All the numbers confirm a big, honking difference in quality. Baseball Prospectus says the average AL player can expect to fatten his batting average by 10 points on a steady diet of NL pitching, while AL pitchers switching leagues generally reduce their earned run averages (and not just because they no longer have to face designated hitters). It's not unusual to see hurlers who are only mediocre in the AL turn into Top Guns when they switch leagues, or prized NL arms get strafed once they have to face top-notch batting orders.
You don't need Nancy Drew to figure out the reason for the gap. On average, AL teams spend 25 percent more on player payroll than those in the NL, and both leagues get what they pay for. The explanation may be the free-spending New York Yankees. AL owners have to compete with Yankees owner George Steinbrenner, so they lay out the cash. NL owners don't, so they hoard it.

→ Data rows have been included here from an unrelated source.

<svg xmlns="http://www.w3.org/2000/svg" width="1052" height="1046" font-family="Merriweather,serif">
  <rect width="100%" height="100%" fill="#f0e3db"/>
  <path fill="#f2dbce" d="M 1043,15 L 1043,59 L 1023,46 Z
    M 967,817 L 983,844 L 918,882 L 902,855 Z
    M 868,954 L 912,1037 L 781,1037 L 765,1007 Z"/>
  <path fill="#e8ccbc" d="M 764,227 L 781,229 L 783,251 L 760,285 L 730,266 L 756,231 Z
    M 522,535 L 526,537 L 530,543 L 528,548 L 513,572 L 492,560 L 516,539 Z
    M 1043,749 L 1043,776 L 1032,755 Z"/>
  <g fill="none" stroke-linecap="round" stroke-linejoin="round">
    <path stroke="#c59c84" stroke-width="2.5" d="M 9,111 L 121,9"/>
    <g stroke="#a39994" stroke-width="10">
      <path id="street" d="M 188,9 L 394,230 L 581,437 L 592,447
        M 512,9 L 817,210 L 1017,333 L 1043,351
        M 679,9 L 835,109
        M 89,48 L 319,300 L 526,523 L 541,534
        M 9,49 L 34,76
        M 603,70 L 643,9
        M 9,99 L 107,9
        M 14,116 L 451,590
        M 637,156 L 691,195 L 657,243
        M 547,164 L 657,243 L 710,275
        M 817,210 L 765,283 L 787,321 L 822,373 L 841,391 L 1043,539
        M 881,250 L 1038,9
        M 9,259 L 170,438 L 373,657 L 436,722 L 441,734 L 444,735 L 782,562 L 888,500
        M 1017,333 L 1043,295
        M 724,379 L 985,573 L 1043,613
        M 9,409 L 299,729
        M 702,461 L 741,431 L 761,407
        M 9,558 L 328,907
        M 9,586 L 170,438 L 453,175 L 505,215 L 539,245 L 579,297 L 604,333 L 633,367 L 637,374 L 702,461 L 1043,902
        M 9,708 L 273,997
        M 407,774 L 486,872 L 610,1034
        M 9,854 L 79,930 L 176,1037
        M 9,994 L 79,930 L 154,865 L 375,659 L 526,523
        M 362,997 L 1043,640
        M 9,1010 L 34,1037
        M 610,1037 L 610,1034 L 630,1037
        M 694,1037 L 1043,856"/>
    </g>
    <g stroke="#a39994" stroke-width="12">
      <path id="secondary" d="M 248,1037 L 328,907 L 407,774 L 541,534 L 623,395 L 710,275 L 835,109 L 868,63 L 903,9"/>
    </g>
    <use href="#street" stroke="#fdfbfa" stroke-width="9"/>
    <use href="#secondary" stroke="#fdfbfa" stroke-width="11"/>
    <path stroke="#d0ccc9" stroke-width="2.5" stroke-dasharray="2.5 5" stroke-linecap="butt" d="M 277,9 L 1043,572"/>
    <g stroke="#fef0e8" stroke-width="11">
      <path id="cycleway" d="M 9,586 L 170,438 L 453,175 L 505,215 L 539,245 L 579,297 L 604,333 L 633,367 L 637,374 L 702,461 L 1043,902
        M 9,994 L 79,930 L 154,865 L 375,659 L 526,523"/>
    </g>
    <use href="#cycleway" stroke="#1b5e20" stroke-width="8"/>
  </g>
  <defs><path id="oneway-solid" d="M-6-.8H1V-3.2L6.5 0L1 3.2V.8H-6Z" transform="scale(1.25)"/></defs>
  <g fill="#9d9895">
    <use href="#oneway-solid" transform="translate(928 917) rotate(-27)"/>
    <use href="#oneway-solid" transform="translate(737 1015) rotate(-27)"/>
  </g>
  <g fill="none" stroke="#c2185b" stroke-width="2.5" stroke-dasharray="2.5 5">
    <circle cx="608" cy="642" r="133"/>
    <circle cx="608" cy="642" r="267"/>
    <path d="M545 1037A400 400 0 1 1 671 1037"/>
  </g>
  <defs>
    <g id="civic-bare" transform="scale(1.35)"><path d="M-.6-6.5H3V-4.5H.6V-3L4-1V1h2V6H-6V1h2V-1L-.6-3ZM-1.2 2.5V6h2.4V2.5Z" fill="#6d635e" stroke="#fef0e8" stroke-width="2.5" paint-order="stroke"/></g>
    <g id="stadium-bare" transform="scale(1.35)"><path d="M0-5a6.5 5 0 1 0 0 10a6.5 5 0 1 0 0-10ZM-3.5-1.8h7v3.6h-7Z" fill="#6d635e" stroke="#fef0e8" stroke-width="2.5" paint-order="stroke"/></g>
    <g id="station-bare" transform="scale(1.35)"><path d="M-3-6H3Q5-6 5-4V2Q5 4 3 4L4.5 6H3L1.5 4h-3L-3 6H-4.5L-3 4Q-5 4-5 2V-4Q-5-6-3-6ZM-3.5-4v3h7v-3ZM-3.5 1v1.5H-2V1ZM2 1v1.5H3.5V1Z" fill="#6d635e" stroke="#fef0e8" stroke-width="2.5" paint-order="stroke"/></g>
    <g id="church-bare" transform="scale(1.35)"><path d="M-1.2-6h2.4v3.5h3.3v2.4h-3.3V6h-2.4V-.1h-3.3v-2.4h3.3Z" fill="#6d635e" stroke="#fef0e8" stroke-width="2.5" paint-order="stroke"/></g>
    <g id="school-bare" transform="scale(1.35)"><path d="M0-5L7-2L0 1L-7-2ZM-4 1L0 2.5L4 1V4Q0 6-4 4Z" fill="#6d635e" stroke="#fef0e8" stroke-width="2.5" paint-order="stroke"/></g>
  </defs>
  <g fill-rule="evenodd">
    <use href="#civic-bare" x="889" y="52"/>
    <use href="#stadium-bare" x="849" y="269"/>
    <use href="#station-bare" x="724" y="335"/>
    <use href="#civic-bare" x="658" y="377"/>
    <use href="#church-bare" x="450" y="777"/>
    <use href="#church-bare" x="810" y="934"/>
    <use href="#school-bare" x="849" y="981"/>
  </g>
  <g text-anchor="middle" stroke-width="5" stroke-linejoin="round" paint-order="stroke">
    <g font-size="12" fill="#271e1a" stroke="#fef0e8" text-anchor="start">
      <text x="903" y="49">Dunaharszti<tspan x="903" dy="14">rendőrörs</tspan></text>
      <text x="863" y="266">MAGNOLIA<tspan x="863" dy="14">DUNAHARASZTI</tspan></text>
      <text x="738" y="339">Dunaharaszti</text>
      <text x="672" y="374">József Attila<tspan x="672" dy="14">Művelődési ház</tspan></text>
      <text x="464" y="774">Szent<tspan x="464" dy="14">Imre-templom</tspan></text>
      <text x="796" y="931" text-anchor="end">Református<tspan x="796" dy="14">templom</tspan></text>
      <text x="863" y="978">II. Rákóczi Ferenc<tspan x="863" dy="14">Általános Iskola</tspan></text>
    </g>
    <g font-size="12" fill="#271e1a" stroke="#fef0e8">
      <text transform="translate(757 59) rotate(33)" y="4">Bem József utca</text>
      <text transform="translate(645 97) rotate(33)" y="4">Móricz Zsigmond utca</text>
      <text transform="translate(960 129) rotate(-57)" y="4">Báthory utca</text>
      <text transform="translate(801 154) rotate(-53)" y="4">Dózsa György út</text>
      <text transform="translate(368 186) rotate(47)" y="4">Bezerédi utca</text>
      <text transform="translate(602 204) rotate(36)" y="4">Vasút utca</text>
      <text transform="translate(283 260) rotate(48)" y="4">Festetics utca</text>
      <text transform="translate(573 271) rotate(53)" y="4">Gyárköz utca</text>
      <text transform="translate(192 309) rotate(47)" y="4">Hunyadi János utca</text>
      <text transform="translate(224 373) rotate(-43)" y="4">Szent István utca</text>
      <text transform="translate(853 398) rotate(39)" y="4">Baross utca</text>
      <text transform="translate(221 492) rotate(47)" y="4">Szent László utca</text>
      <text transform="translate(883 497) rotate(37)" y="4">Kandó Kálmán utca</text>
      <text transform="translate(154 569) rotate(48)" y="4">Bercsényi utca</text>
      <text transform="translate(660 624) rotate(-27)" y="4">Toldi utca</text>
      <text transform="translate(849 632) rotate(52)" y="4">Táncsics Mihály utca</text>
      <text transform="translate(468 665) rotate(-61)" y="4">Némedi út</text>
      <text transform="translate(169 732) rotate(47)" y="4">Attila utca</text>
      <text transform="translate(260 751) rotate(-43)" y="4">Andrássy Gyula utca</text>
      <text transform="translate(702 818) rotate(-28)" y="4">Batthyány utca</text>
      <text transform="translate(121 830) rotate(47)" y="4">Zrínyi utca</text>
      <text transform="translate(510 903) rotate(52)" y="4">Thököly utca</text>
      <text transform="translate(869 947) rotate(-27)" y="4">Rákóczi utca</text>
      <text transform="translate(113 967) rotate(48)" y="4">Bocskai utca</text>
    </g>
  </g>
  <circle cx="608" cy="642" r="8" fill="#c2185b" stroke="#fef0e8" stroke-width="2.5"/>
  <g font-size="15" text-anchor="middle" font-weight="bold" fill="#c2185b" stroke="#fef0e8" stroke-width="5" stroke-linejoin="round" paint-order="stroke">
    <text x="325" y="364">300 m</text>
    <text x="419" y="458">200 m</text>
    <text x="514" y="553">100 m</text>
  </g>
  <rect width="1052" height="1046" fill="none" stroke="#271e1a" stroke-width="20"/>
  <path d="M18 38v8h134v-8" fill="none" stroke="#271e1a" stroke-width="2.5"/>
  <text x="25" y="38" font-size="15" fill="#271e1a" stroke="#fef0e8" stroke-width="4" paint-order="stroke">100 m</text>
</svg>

At some point, even the most loyal bleacher bum has to face reality. And reality is that today, there is only one major league, the American. So it's time for baseball to accept that fact and demote the NL teams to the minors, where they might be able to hold their own. Otherwise NL fans may start sounding like the parents at Little League games: "Good swing!" "Nice try!"
The NL had a lot of good years, and it would be a shame to see it relegated to the oblivion it has earned. At some point, though, even Tiger Woods will have to settle for the Senior Tour.